A powerful word concludes the text. The full stop has arrived. ‘The Sentence’ is complete.

Applause starts, applause continues, applause lasts…

Alistair Fruish joins the readers and Daisy on stage…

The applause continues, cheers echo around the room, a standing ovation spreads, applause continues, applause lasts…

This was a truly special moment. It was a privilege to be in attendance.

We are invited to join the team in the pub afterwards in an attempt to unravel what we had just experienced.

The feedback was unanimous and overwhelming…

The reading was amazing. All the readers did an incredible job!

‘The Sentence’ is a fantastic body of work.

The book needs to be published.

The possibilities for what can be done with this fine text are extensive.

In a world of supermarkets full of cookbooks and celebrity autobiographies, it is clear that this counter-cultural phenomenon is a bold, innovative and important piece of literature. On so many levels this book needs to now reach a wider audience. It challenges, it informs, it inspires, it is thought-provoking, it is innovative, it is unique.

For me, as I ‘experienced’ ‘The Sentence’ I kept thinking that it was something somewhere between Charlie Brooker’s ‘Black Mirror’ and ‘Trainspotting’ – yet it is something that is totally of itself.

If you are a publisher, contact Alistair below or myself here. I have a spare copy of the book that I will happily send you. This publication is a chance to timestamp a cultural landmark. Books like this only come along once in a generation. When performed in Liverpool, the entire audience burst into tears when it concluded. How many books are you aware of that are that emotive and powerful for an entire group?

Further listening, reading and details

Listen to a preview of ‘The Sentence’ with Alistair Fruish and Daisy Campbell on Resonance FM:

A reading of two sections from the forthcoming novel ‘The Sentence’ by the author Alistair Fruish:

Praise for ‘The Sentence’ from John Higgs:

“Alistair Fruish’s monosyllabic vision is a trance-inducing ticket to an all too plausible near-future dystopia.

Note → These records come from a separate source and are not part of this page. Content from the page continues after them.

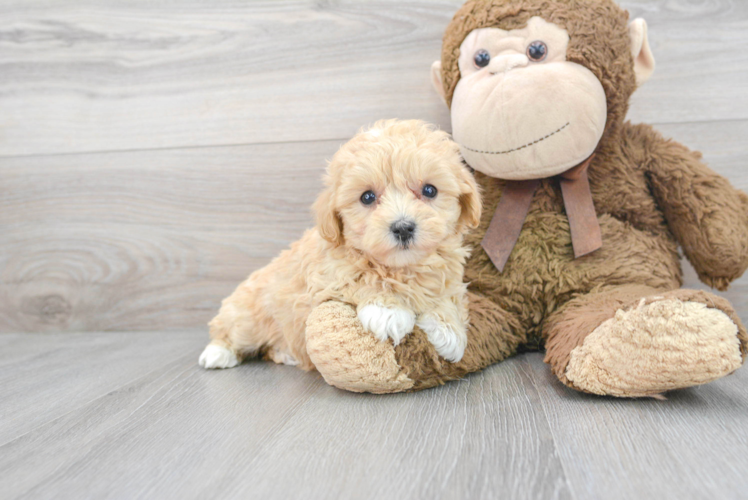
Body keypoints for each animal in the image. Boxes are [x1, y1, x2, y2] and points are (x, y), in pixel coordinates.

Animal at [199, 119, 480, 372]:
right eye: (367, 197)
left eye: (430, 190)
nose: (402, 227)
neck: (401, 268)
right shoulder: (327, 272)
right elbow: (360, 275)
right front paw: (388, 310)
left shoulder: (448, 272)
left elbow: (446, 293)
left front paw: (448, 329)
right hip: (248, 317)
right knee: (229, 331)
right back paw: (217, 353)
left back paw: (284, 353)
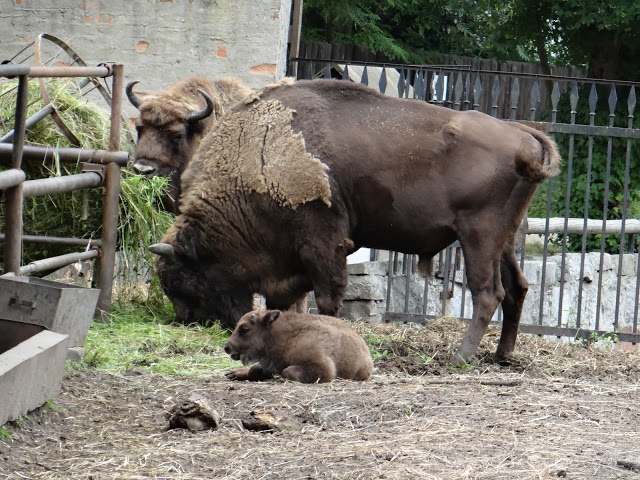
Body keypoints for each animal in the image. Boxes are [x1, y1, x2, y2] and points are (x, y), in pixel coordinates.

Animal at [151, 78, 561, 364]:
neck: (260, 157)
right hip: (505, 239)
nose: (187, 319)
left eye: (180, 278)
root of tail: (524, 133)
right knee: (518, 287)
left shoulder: (323, 240)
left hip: (479, 236)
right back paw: (502, 355)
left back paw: (459, 357)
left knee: (488, 293)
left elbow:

It is a bleak, grinding, addictive joy that will restore your faith in writing. Absorbing, inspired and unlike anything you’ve ever read, The Sentence is a fully-formed celebration of the power contained in even the simplest of words.”

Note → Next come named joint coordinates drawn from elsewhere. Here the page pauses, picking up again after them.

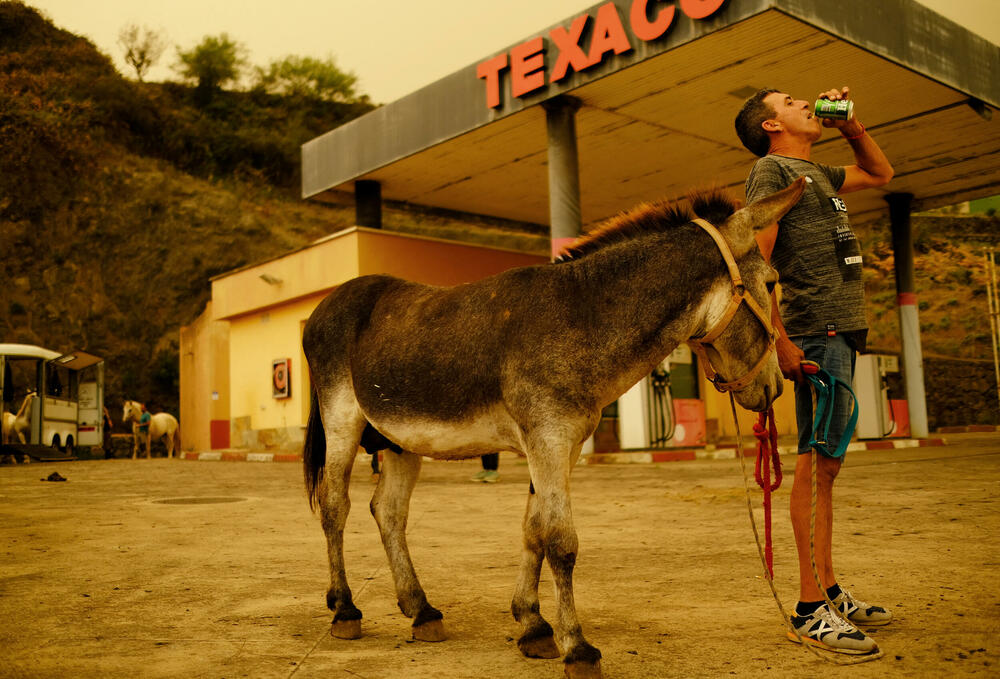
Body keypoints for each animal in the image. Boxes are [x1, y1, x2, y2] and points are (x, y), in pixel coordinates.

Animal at [300, 178, 808, 676]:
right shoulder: (547, 438)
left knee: (388, 511)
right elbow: (561, 541)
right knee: (334, 505)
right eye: (772, 283)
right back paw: (345, 610)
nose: (777, 386)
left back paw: (421, 610)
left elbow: (533, 530)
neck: (582, 318)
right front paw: (577, 647)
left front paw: (533, 625)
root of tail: (330, 300)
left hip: (399, 438)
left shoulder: (559, 445)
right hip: (342, 419)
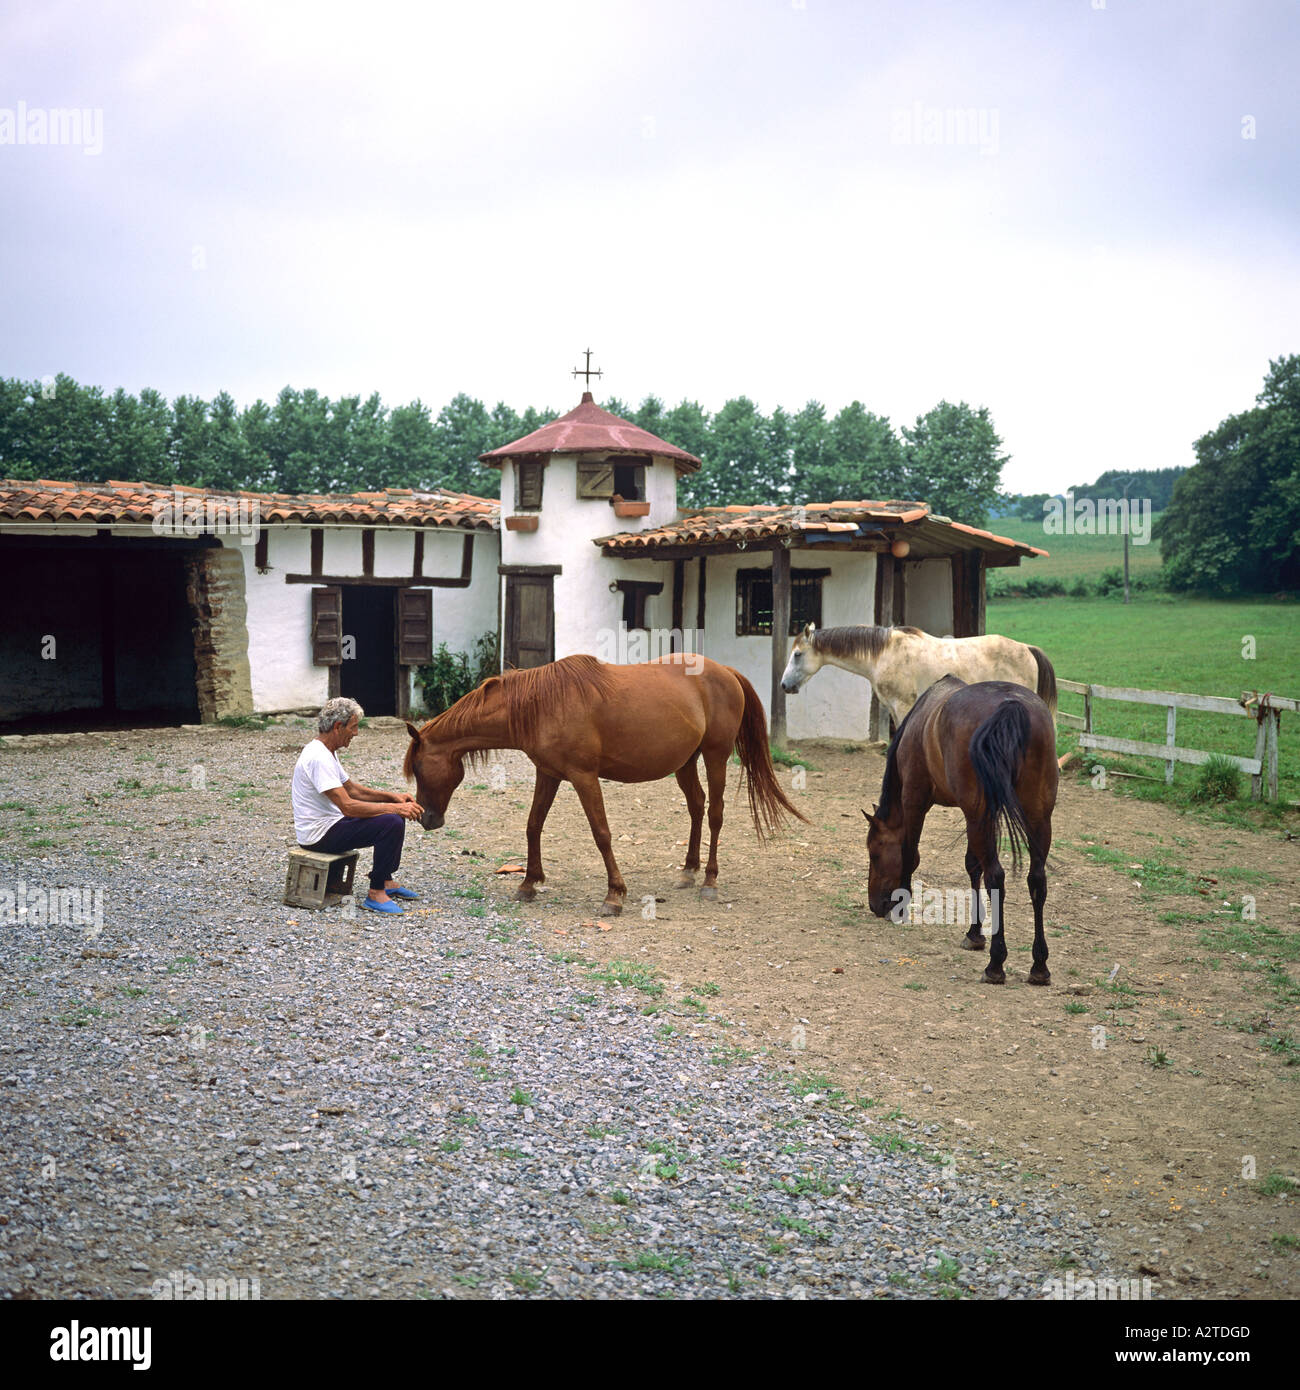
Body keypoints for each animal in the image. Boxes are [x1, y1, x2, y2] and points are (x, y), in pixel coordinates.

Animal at [400, 653, 800, 911]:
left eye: (418, 767)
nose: (426, 818)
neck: (541, 705)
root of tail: (726, 671)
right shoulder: (548, 774)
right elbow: (533, 825)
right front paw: (528, 883)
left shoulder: (583, 777)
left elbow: (601, 833)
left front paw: (614, 894)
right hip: (685, 762)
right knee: (696, 807)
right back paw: (689, 870)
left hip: (716, 756)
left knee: (715, 812)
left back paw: (710, 882)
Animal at [778, 622, 1051, 728]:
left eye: (797, 654)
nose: (784, 685)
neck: (885, 652)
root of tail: (1026, 648)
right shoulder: (893, 708)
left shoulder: (903, 705)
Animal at [862, 675, 1056, 984]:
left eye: (874, 854)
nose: (875, 905)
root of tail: (1010, 705)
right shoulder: (975, 815)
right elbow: (972, 866)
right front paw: (975, 933)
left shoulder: (915, 800)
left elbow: (910, 854)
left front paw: (902, 907)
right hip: (1036, 817)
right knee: (1036, 880)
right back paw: (1039, 965)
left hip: (982, 817)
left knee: (996, 877)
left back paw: (996, 964)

Praise for ‘The Sentence’ from Alan Moore:

“An intravenous rush of monosyllables that runs according to the clock of an extremely Long Now, Ali Fruish’s The Sentence is a breathless and head-first synaptic plunge into austere and yet excitingly fresh territory, effortlessly blending informed social protest, literary experiment and existential science fiction/horror from its first chivvying word to its single and memorable full stop. Compassionate, ingenious and more than modern, this book casts a new and startling light on the idea of doing time. Experience it in a single sitting like its guinea-pig narrator, as a not-so-short sharp shock, and it will stay with you forever like a penitentiary tattoo. A bold, bar-rattling gem.”